(Extracted data entries)

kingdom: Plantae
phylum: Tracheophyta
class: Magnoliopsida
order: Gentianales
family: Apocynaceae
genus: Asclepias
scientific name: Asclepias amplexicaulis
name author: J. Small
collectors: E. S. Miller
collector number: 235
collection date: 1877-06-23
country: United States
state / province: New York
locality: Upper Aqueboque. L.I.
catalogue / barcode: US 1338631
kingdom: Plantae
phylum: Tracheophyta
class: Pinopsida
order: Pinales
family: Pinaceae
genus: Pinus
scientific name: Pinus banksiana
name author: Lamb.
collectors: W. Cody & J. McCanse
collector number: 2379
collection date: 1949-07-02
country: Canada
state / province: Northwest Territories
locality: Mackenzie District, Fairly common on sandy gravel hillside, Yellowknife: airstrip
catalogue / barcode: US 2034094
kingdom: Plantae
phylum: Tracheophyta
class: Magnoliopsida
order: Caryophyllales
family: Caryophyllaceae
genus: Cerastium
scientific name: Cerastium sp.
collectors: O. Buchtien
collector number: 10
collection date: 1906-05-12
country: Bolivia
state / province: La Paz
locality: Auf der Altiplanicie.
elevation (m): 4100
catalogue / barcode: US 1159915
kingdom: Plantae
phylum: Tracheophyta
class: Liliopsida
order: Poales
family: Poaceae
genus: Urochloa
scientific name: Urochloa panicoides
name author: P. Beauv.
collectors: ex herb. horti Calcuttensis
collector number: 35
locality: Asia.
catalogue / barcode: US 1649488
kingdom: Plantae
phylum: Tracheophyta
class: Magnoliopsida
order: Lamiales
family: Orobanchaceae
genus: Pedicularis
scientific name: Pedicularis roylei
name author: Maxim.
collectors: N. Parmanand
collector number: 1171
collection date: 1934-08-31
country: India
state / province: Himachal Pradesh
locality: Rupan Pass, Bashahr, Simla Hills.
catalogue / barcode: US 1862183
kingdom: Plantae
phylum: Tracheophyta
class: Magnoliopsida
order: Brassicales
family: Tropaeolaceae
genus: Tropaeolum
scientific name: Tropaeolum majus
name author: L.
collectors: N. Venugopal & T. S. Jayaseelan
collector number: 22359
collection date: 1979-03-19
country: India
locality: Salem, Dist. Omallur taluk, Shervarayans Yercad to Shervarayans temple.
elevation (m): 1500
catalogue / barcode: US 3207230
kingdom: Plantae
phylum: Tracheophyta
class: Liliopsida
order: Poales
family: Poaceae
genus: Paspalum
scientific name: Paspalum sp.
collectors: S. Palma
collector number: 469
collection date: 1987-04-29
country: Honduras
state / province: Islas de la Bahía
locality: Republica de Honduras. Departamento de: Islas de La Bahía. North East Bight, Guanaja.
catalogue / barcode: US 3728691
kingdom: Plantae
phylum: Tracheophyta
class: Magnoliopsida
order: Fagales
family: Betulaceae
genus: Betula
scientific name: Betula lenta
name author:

* **Problem statement**:
Can you express the lines from the one containing "collection date: 1979-03-19" through the last line of the entries, both ends included, as a JSON list of strings with one string per line and blank lines omitted?

* **Correct answer**:
[
  "collection date: 1979-03-19",
  "country: India",
  "locality: Salem, Dist. Omallur taluk, Shervarayans Yercad to Shervarayans temple.",
  "elevation (m): 1500",
  "catalogue / barcode: US 3207230",
  "kingdom: Plantae",
  "phylum: Tracheophyta",
  "class: Liliopsida",
  "order: Poales",
  "family: Poaceae",
  "genus: Paspalum",
  "scientific name: Paspalum sp.",
  "collectors: S. Palma",
  "collector number: 469",
  "collection date: 1987-04-29",
  "country: Honduras",
  "state / province: Islas de la Bahía",
  "locality: Republica de Honduras. Departamento de: Islas de La Bahía. North East Bight, Guanaja.",
  "catalogue / barcode: US 3728691",
  "kingdom: Plantae",
  "phylum: Tracheophyta",
  "class: Magnoliopsida",
  "order: Fagales",
  "family: Betulaceae",
  "genus: Betula",
  "scientific name: Betula lenta",
  "name author:"
]